Sunday, June 06, 2010

More checklists

More from Checklist Manifesto by Atul Gawande

Gawande uses a number of non-medical examples to illustrate the role of checklists.

The Katrina Hurricane that devastated New Orleans provides examples of what can go well and what can go wrong. The main problem was that there were too many decisions to be made with too little information. However, authorities continued to work as if the normal way of doing things applied. This meant the federal government wouldn't yield power to the state, state wouldn't yield to local government and no one would involve the private sector. This led to trucks with vital supplies of water and food were not allowed entry because the authorities did not have them on their plan. Bus requisitions required for evacuation were held up for days. The root of the problem was people assumed the normal command and control structure would work for any situation and that there would be a big plan that was going to provide the solution. This case was far too complex for that.

Gawande uses Wal-Mart as an example of an organisation that did things much better. Apparently Lee Scott, the chief executive said in a meeting with upper management "a lot of you are going to have to make decisions above your level. Make the best decision you can with the information that's available to you at the time, and, above all, do the right thing." This was passed down to store managers and set the way for people to react. The initial focus was on the 20,000 employees and their families, but once they were able to function as stores local managers acted on their own authority to distribute nappies, baby formula, food, toiletries, sleeping bags etc. They even broke into the store pharmacy to supply the hospitals. Senior managers at Wal Mart did not issue instruction but instead supported the people who were in the position to assist. They found that given common goals, everyone was able to coordinate with others and come up with "extraordinary solutions."

Gawande sees the key message from this that under conditions of true complexity, efforts to exert central control will fail. People need to be able to act and adapt. There needs to be expectations, co-ordination and common goals. Checklists have a place here to make sure stupid things are not missed but they cannot tell people what to do.

This is something I can associate with. When suggesting the need for emergency procedures to cover specific types of event I am often given the response that 'you cannot write a procedure to cover everything.' This is something I totally agree with, but are cannot agree that the answer to provide nothing. Instead, people need brief prompt cards or checklists (of sort) to help them make the right decisions. Reading these may not be the first thing someone does when confronted with a situation, but they are very useful in training and assessment, and it is likely that others coming to assist can be pointed to the prompt card to make sure nothing has been forgotten about.

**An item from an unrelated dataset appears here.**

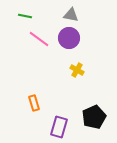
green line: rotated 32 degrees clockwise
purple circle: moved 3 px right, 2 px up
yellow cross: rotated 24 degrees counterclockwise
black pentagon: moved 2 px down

Gawande uses the example of US Airways Flight 1549, the plane that landed in the Hudson River in 2009 after it flew into a flock of geese, which caused both engines to fail. Captain Chelsey Sullenberger was held up as a hero for carrying out the "most successful ditching in aviation history," but he was very quick to point out that the success was down to teamwork and adherence to procedure. Sullenberger's first officer Jeffrey Skiles had nearly as many flying hours under his belt, although less on the Airbus A320. Gawande makes the point that this could have been a problem in an incident because both may have been inclined to take control, especially as the two men had never flown together. But before starting engines the two men had gone through the various checklists, which included requiring the team to introduce themselves, a discussion of the flight plan and how they would handle any problems. By having the discipline to go through this right at the start of the flight "they not only made sure the plane was fit to travel but also transferred themselves from individuals into a team, one systematically prepared to handle whatever came their way." This was a crew that had over 150 total yeats of flight experience, but they still went through the routine checklists, even though none involved had ever been in an air accident before.

The aviation industry has learnt from experience. The need for much better teamwork was identified following the 1977 Tenerife plane collision, where the Captain on the KLM plane had total command and the second officer was not able to intervene successfully. But it has also been learnt that checklists have to avoid rigidity or creating the situation where people follow them blindly. In the Hudson River incident the checklist of main focus was engine failure. Sullenberger took control of the plane and Skiles concentrated on trying to restart the engines, whilst also doing the key steps in the ditching procedure, including sending a distress signal and making sure the plane was configured correctly. Sullenberger was greatly helped by systems on the plane that assisted in accomplishing a perfect glide, eliminating drift and wobble; to the point of displaying a green dot his screen to give a target for optimal descent. All this freed him to focus on finding a suitable landing point. At the same time flight attendants were following their protocols to prepare passengers for crash landing and being ready to open doors. Gawande summarises this by saying the crew "showed an ability to adhere to vital procedures when it mattered most, to remain calm under pressure, to recognise where one needed to improvise and where one needed not to improvise. They understood how to function in a complex and dire situation. They recognised that it required teamwork and preparation and that it required them long before the situation became complex and dire. This is what it means to be a hero in the modern era."